Jak to jest, że "przy tych zarobkach" (!!! - co mają zarobki do kursu spółki) kurs "powinien" wynosić 30 zł. Max. Cena skupu ma być 22 zł. , a faktyczny skup odbywa się na poziomie 20 zł.
Jak do tego mają się pkt. 1 - 3 ww. Argumentacji.
Jeżeli spółka jest tak dobra ("stanowi dobrą alternatywę), że wyceniasz ją na 30 zł., to co mają powiedzieć ci inwestorzy, którzy czytają i od lat widzą, że ze względu na styl zarządzania i skład akcjonariatu spółka z pełną świadomością została zamrożona - budzi ("małe zainteresowanie") i lepiej ją skupić.
Po drugie, czy jesteś pracownikiem, że piszesz o zarobkach, czy inwestorem. Inwestora mało interesują zarobki i sprawy, o których piszesz w pkt 1 - 3.

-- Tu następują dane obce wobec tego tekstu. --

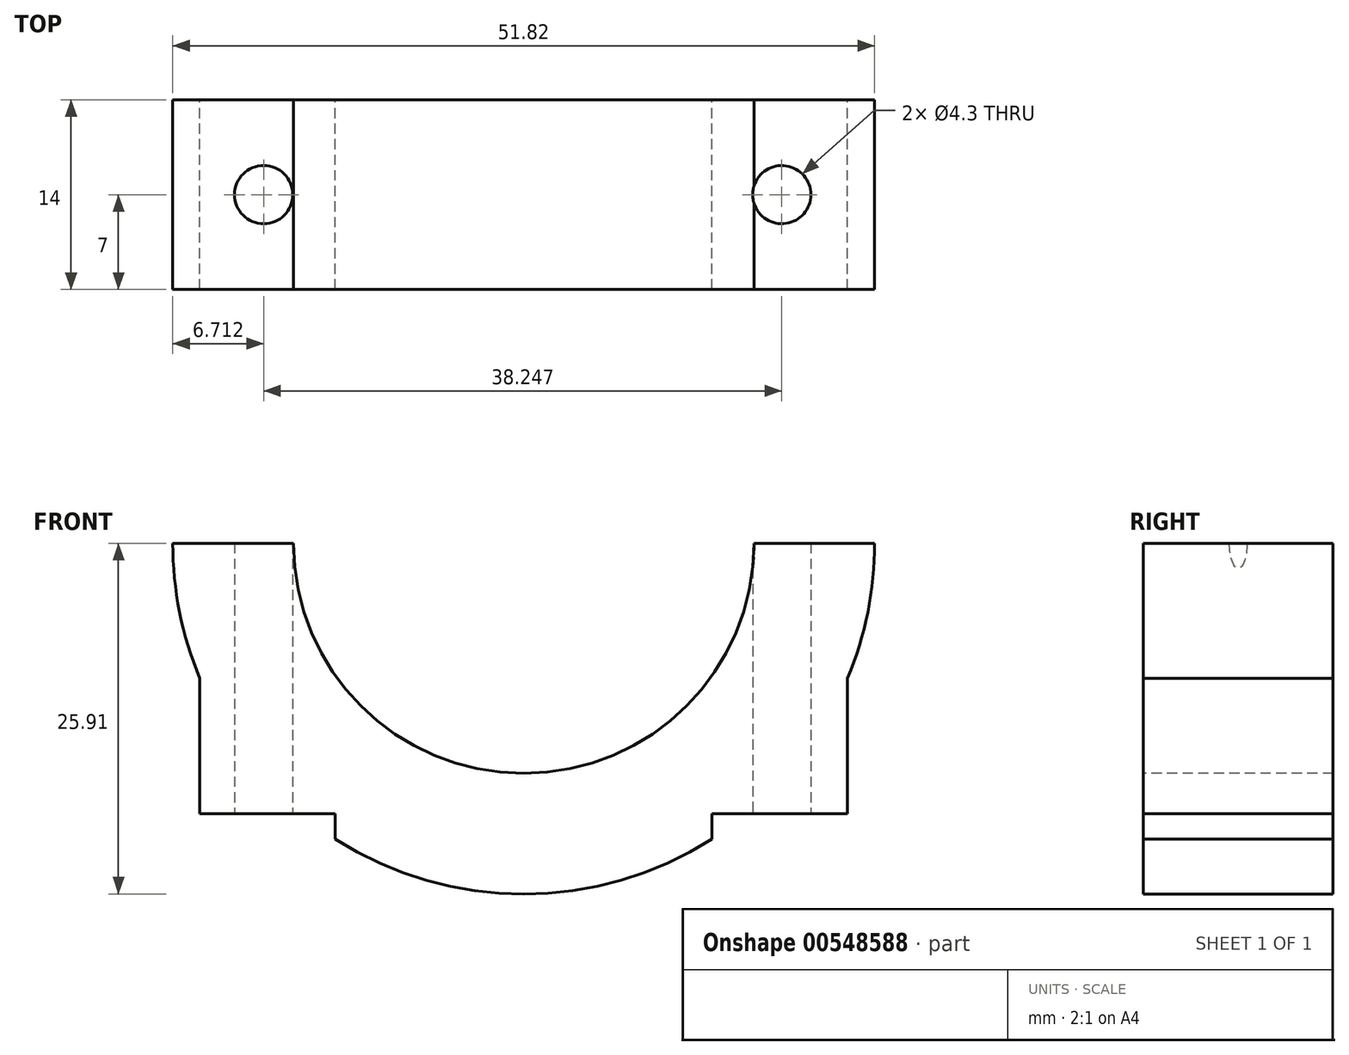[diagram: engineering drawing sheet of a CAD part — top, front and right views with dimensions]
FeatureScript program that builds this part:
annotation { "Feature Type Name" : "Feature", "Feature Type Description" : "" }
export const myFeature = defineFeature(function(context is Context, id is Id, definition is map)
    precondition{}
    {
        {
            var Q0;
            Q0=qCreatedBy(makeId("Front.planeOp"),FACE);
            var sketch = newSketch(context, id + "F0", { "sketchPlane" : qUnion([Q0])});
            skCircle(sketch, "E0", {"center": v(0, 0) * mm, "radius": 25.9 * mm});
            skSolve(sketch);
        }
        {
            var Q0;
            Q0=qSketchRegion(id+"F0",true);
            extrude(context, id + "F1", {"entities" : qUnion([Q0]), "depth" : 7 * mm, "offsetDistance" : 25 * mm, "hasSecondDirection" : true, "secondDirectionOppositeDirection" : true, "secondDirectionDepth" : 7 * mm});
        }
        {
            var Q0;
            Q0=qCreatedBy(makeId("Front.planeOp"),FACE);
            var sketch = newSketch(context, id + "F2", { "sketchPlane" : qUnion([Q0])});
            skCircle(sketch, "E1", {"center": v(0, 0) * mm, "radius": 17 * mm});
            skSolve(sketch);
        }
        {
            var Q0;
            Q0=qSketchRegion(id+"F2",true);
            extrude(context, id + "F3", {"entities" : qUnion([Q0]), "operationType" : NewBodyOperationType.REMOVE, "oppositeDirection" : true, "depth" : 7 * mm, "offsetDistance" : 25 * mm, "hasSecondDirection" : true, "secondDirectionOppositeDirection" : false, "secondDirectionDepth" : 7 * mm});
        }
        {
            var Q0;
            Q0=qCreatedBy(makeId("Top.planeOp"),FACE);
            var sketch = newSketch(context, id + "F4", { "sketchPlane" : qUnion([Q0])});
            skLineSegment(sketch, "E2.bottom", {"start": v(-62.72, 7) * mm, "end": v(62.72, 7) * mm});
            skLineSegment(sketch, "E2.top", {"start": v(-62.72, -7) * mm, "end": v(62.72, -7) * mm});
            skLineSegment(sketch, "E2.left", {"start": v(-62.72, 7) * mm, "end": v(-62.72, -7) * mm});
            skLineSegment(sketch, "E2.right", {"start": v(62.72, 7) * mm, "end": v(62.72, -7) * mm});
            skPoint(sketch, "E2.middle", {"position": v(0, 0) * mm});
            skSolve(sketch);
        }
        {
            var Q0;
            Q0=makeQuery(id+"F4.imprint","IMPRINT",FACE,{"disambiguationData":[TD([[makeQuery(id+"F4.imprint","IMPRINT",EDGE,{"derivedFrom":sQuery(id+"F4.wireOp",EDGE,"E2.bottom")}),-1.0]])]});
            var sketch = newSketch(context, id + "F5", { "sketchPlane" : qUnion([Q0])});
            skLineSegment(sketch, "E3.bottom", {"start": v(-15.9, 7) * mm, "end": v(-23.91, 7) * mm});
            skLineSegment(sketch, "E3.top", {"start": v(-15.9, -7) * mm, "end": v(-23.9, -7) * mm});
            skLineSegment(sketch, "E3.left", {"start": v(-15.9, 7) * mm, "end": v(-15.9, -7) * mm});
            skLineSegment(sketch, "E3.right", {"start": v(-23.91, 7) * mm, "end": v(-23.9, -7) * mm});
            skLineSegment(sketch, "E4.bottom", {"start": v(15.9, 7) * mm, "end": v(23.91, 7) * mm});
            skLineSegment(sketch, "E4.top", {"start": v(15.9, -7) * mm, "end": v(23.91, -7) * mm});
            skLineSegment(sketch, "E4.left", {"start": v(15.9, 7) * mm, "end": v(15.9, -7) * mm});
            skLineSegment(sketch, "E4.right", {"start": v(23.91, 7) * mm, "end": v(23.91, -7) * mm});
            skSolve(sketch);
        }
        {
            var Q0;
            Q0=qSketchRegion(id+"F5",true);
            extrude(context, id + "F6", {"entities" : qUnion([Q0]), "operationType" : NewBodyOperationType.ADD, "oppositeDirection" : true, "depth" : 20 * mm, "offsetDistance" : 25 * mm, "hasSecondDirection" : true, "secondDirectionOppositeDirection" : true, "secondDirectionDepth" : 6 * mm});
        }
        {
            var Q0;
            Q0=makeQuery(id+"F4.imprint","IMPRINT",FACE,{"disambiguationData":[TD([[makeQuery(id+"F4.imprint","IMPRINT",EDGE,{"derivedFrom":sQuery(id+"F4.wireOp",EDGE,"E2.bottom")}),-1.0]])]});
            var sketch = newSketch(context, id + "F7", { "sketchPlane" : qUnion([Q0])});
            skCircle(sketch, "E5", {"center": v(-19.2, 0) * mm, "radius": 2.15 * mm});
            skCircle(sketch, "E6", {"center": v(19.05, 0) * mm, "radius": 2.15 * mm});
            skSolve(sketch);
        }
        {
            var Q0;
            Q0=qSketchRegion(id+"F7",true);
            extrude(context, id + "F8", {"entities" : qUnion([Q0]), "operationType" : NewBodyOperationType.REMOVE, "depth" : 30 * mm, "offsetDistance" : 25 * mm, "hasSecondDirection" : true, "secondDirectionOppositeDirection" : true, "secondDirectionDepth" : 30 * mm});
        }
        {
            var Q0;
            Q0=makeQuery(id+"F6.opExtrude","CAP_FACE",FACE,{"disambiguationData":[OSD([sQuery(id+"F5.wireOp",EDGE,"E3.bottom"),sQuery(id+"F5.wireOp",EDGE,"E3.top"),sQuery(id+"F5.wireOp",EDGE,"E3.left"),sQuery(id+"F5.wireOp",EDGE,"E3.right")])],"isStart":false});
            var sketch = newSketch(context, id + "F9", { "sketchPlane" : qUnion([Q0])});
            skLineSegment(sketch, "E7.bottom", {"start": v(-23.91, -7) * mm, "end": v(-13.9, -7) * mm});
            skLineSegment(sketch, "E7.top", {"start": v(-23.91, 7) * mm, "end": v(-13.91, 7) * mm});
            skLineSegment(sketch, "E7.left", {"start": v(-23.91, -7) * mm, "end": v(-23.91, 7) * mm});
            skLineSegment(sketch, "E7.right", {"start": v(-13.9, -7) * mm, "end": v(-13.91, 7) * mm});
            skLineSegment(sketch, "E8.bottom", {"start": v(23.91, -7) * mm, "end": v(13.91, -7) * mm});
            skLineSegment(sketch, "E8.top", {"start": v(23.91, 7) * mm, "end": v(13.9, 7) * mm});
            skLineSegment(sketch, "E8.left", {"start": v(23.91, -7) * mm, "end": v(23.91, 7) * mm});
            skLineSegment(sketch, "E8.right", {"start": v(13.91, -7) * mm, "end": v(13.9, 7) * mm});
            skSolve(sketch);
        }
        {
            var Q0;
            Q0=qSketchRegion(id+"F9",true);
            extrude(context, id + "F10", {"entities" : qUnion([Q0]), "operationType" : NewBodyOperationType.REMOVE, "depth" : 10 * mm, "offsetDistance" : 25 * mm});
        }
        {
            var Q0;
            Q0=makeQuery(id+"F4.imprint","IMPRINT",FACE,{"disambiguationData":[TD([[makeQuery(id+"F4.imprint","IMPRINT",EDGE,{"derivedFrom":sQuery(id+"F4.wireOp",EDGE,"E2.bottom")}),-1.0]])]});
            var sketch = newSketch(context, id + "F11", { "sketchPlane" : qUnion([Q0])});
            skLineSegment(sketch, "E9.bottom", {"start": v(-37.76, 23.11) * mm, "end": v(37.76, 23.11) * mm});
            skLineSegment(sketch, "E9.top", {"start": v(-37.76, -23.11) * mm, "end": v(37.76, -23.11) * mm});
            skLineSegment(sketch, "E9.left", {"start": v(-37.76, 23.11) * mm, "end": v(-37.76, -23.11) * mm});
            skLineSegment(sketch, "E9.right", {"start": v(37.76, 23.11) * mm, "end": v(37.76, -23.11) * mm});
            skPoint(sketch, "E9.middle", {"position": v(0, 0) * mm});
            skSolve(sketch);
        }
        {
            var Q0;
            Q0 = qSketchRegion(id + "F11", true);
            extrude(context, id + "F12", {"entities" : qUnion([Q0]), "operationType" : NewBodyOperationType.REMOVE, "depth" : 30 * mm, "offsetDistance" : 25 * mm});
        }
    });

Inwestor doskonale wie jakie jest stan i perspektywy spółki. Inwestora interesują takie sprawy jak metoda skupu na Newagu, efektywność inwestycji w Eneę, Mennica Towers (patrz wątek obligatariusze i akcjonariusze MNC), itp sprawy oraz kiedy spółka pokaże swój właściwy poziom wyceny.
Gwarantuję, że ten poziom jest dużo wyższy niż 30 zł. Wystarczy, że w ramach skupu większościowy akcjonariusz sprzeda - skupi 10 mln swoich akcji po 20 zł. Wtedy zainteresowanie wzrośnie, a Spółka odzyska płynność.
Dlaczego tego nie robi? Pytanie retoryczne.
Pozdrawiam i dziękuję za wniosek nr 4.